Does Swift Copy on Write For All Structs

Does swift copy on write for all structs?

Array is implemented with copy-on-write behaviour – you'll get it regardless of any compiler optimisations (although of course, optimisations can decrease the number of cases where a copy needs to happen).

At a basic level, Array is just a structure that holds a reference to a heap-allocated buffer containing the elements – therefore multiple Array instances can reference the same buffer. When you come to mutate a given array instance, the implementation will check if the buffer is uniquely referenced, and if so, mutate it directly. Otherwise, the array will perform a copy of the underlying buffer in order to preserve value semantics.

However, with your Point structure – you're not implementing copy-on-write at a language level. Of course, as @Alexander says, this doesn't stop the compiler from performing all sorts of optimisations to minimise the cost of copying whole structures about. These optimisations needn't follow the exact behaviour of copy-on-write though – the compiler is simply free to do whatever it wishes, as long as the program runs according to the language specification.

In your specific example, both p1 and p2 are global, therefore the compiler needs to make them distinct instances, as other .swift files in the same module have access to them (although this could potentially be optimised away with whole-module optimisation). However, the compiler still doesn't need to copy the instances – it can just evaluate the floating-point addition at compile-time and initialise one of the globals with 0.0, and the other with 1.0.

And if they were local variables in a function, for example:

struct Point {
var x: Float = 0
}

func foo() {
var p1 = Point()
var p2 = p1
p2.x += 1
print(p2.x)
}

foo()

The compiler doesn't even have to create two Point instances to begin with – it can just create a single floating-point local variable initialised to 1.0, and print that.
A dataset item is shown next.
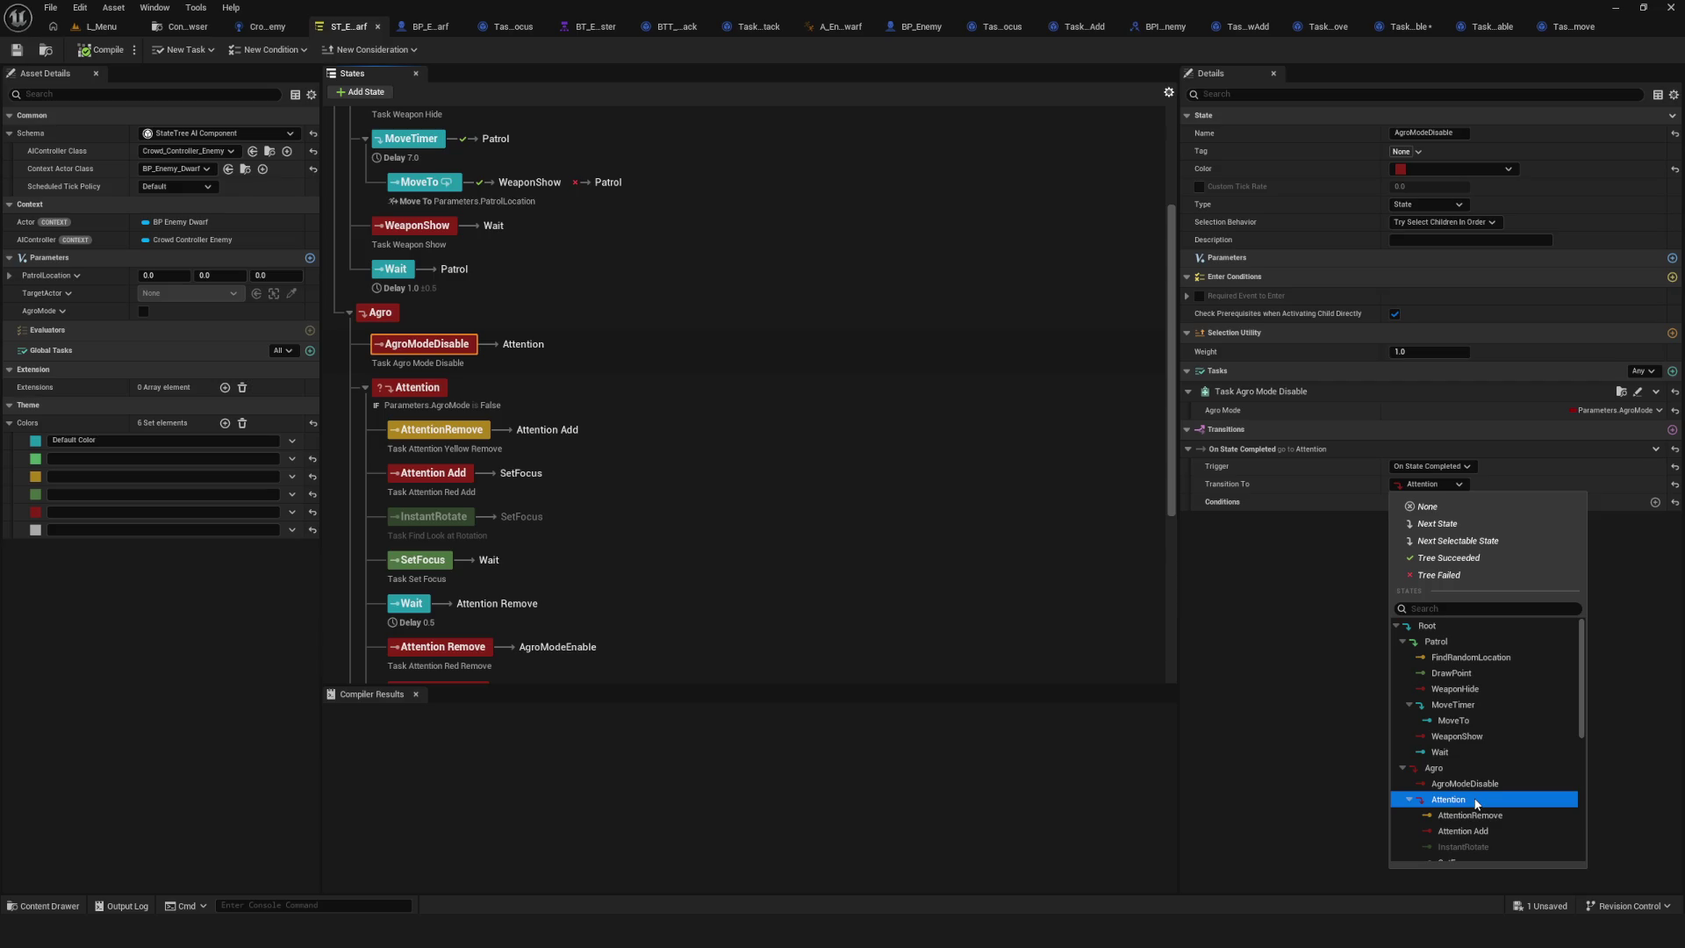
{"action": "left_click", "coordinate": [1470, 815]}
Regarding passing value types as function arguments, for large enough types and (in the case of structures) functions that utilise enough of their properties, the compiler can pass them by reference rather than copying. The callee can then make a copy of them only if needed, such as when needing to work with a mutable copy.

In other cases where structures are passed by value, it's also possible for the compiler to specialise functions in order to only copy across the properties that the function needs.

For the following code:

struct Point {
var x: Float = 0
var y: Float = 1
}

func foo(p: Point) {
print(p.x)
}

var p1 = Point()
foo(p: p1)

Assuming foo(p:) isn't inlined by the compiler (it will in this example, but once its implementation reaches a certain size, the compiler won't think it worth it) – the compiler can specialise the function as:

func foo(px: Float) {
print(px)
}

foo(px: 0)

It only passes the value of Point's x property into the function, thereby saving the cost of copying the y property.

So the compiler will do whatever it can in order to reduce the copying of value types. But with so many various optimisations in different circumstances, you cannot simply boil the optimised behaviour of arbitrary value types down to just copy-on-write.

Which value types in Swift supports copy-on-write?

Copy-on write is supported for String and all collection types - Array, Dictionary and Set.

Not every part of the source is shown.